What is neuroconservation?

Can we apply neuroscience to solving the environmental crisis? It’s an idea that Wallace J Nichols is exploring. He argues that engaging with nature is deeply satisfying and great for our wellbeing, and that understanding the benefits of wild nature could be crucial in helping to motivate us to care for the planet.

If we understood the benefits of nature, then we would value the earth. And that makes Nichols’ approach to environmental issues one of thankfulness and respect, rather than guilt. My conservationist brother always cautions against measuring the value of something entirely by its usefulness to humans, but it’s an interesting perspective. Here’s Nichols’ TEDx talk on the subject:

 

4 Comments on “What is neuroconservation?”

  1. Dichasium March 3, 2016 at 7:11 pm #

    Surely, there can be no sustainability for humans if we ruin nature’s own sustainabilty.. It is (for me), worrying that the mega companies, like Monsanto, aim to control nature to their profit and our survival!

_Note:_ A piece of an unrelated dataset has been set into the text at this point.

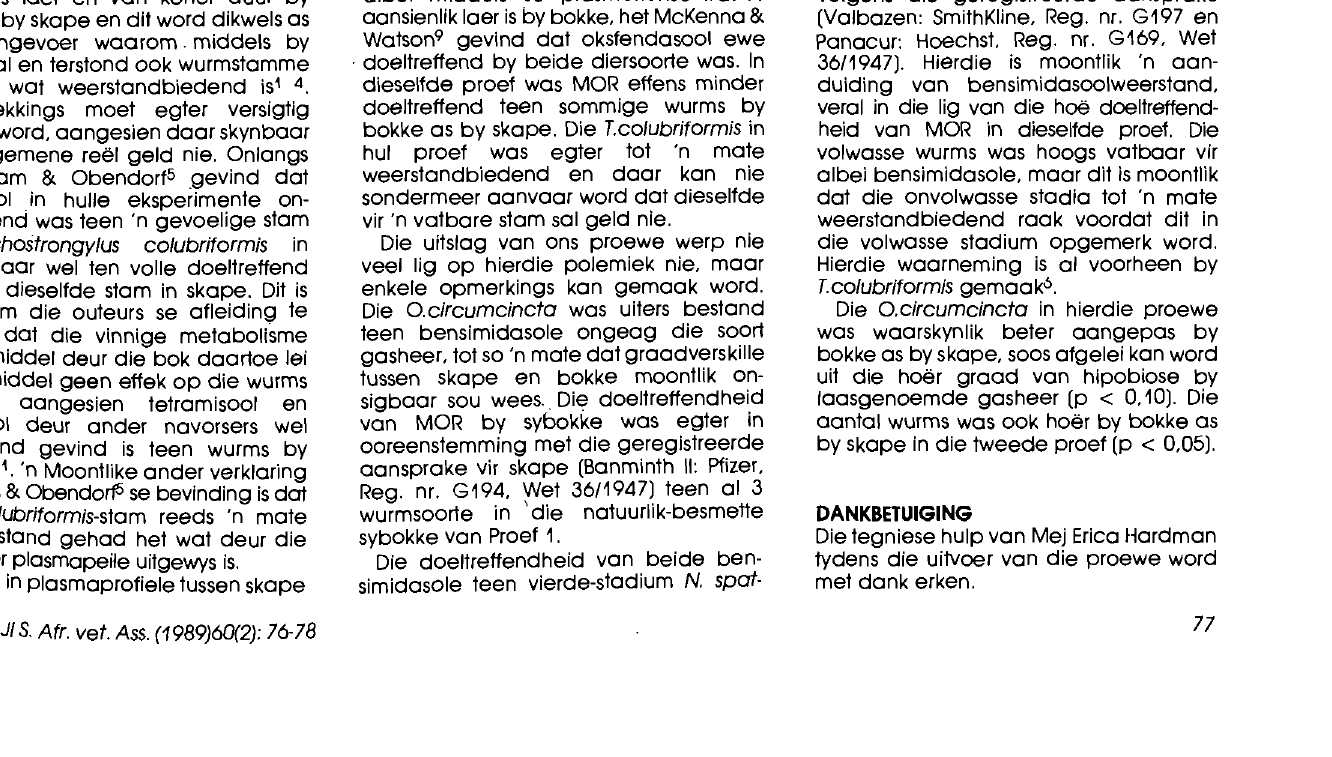
Tabel 2: Gemlddelde O.circumcincta·tellings en persentasie doeltreffendheld van behandeling met albendasool in skape en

    (It would be interesting to hear your brother’s views – will he be writing a book or article?)

    • Jeremy Williams March 4, 2016 at 9:48 am #

      My brother and I founded this blog together, as it happens, so the whole thing is partly his influence. We’re working on a new project together at the moment, details on that in a couple of months, so you will get to hear more of his perspective in time.

      It’s an interesting one, controlling nature. On the one hand we all need to do it to a certain degree – as Steve mentions below, shelter involves shutting out nature. Agriculture, industry and medicine all involve controlling nature. It’s always a matter of balance, and of respect. And that disrespect can work at the individual level as well as the scale of corporations.

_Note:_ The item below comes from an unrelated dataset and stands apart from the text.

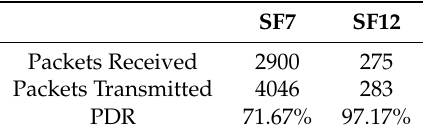
Figure 11. RSSI reception levels (dBm) in the port area with LoRa’s SF12. Table 2. Packet Delivery Ratio (PDR) in the port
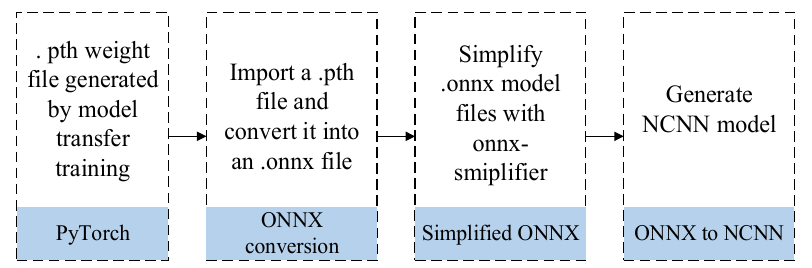
Figure 6. Model transformation process.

  2. 24-6.org March 3, 2016 at 8:03 pm #

    Jeremy:

    Nice one. Mr. Nichols presents this well, our brains on nature. (Though it’s fun to deride the rarified TED Talks there’s at least a tradition of 18th century European and American Enlightenment talks and later the 19th century Chautauqua lectures).
    The idea of our intrinsic love of nature can be considered truly old – a practically Aristotelian notion when I thought to look up “biophilia”; https://en.wikipedia.org/wiki/Biophilia_hypothesis

    People are phobic in nature as well though!
    Shelter being one of our most necessary requirements.

    At any rate, the fear inducing approach to saving our home planet seems to be falling short – sending us through the proverbial stages of grief – denial, anger, bargaining, depression and acceptance. (This last stage is upon us).
    But many intuitively know what Wallace J. Nichols is citing neuroscience to confirm… we care for a thing when we fall in love.

    Yesterday astronaut Commander Scott Kelly and his Russian counterpart returned from a #yearinspace. Imagine being separated from our improbable blue sphere, and how profoundly he loves her.

    Steve

    • Jeremy Williams March 4, 2016 at 9:34 am #

      Absolutely, environmental campaigning needs to pick up on nature deficit disorder and look at how to reconnect us with our world. It’s not enough to raise awareness of problems if we don’t value the planet anyway.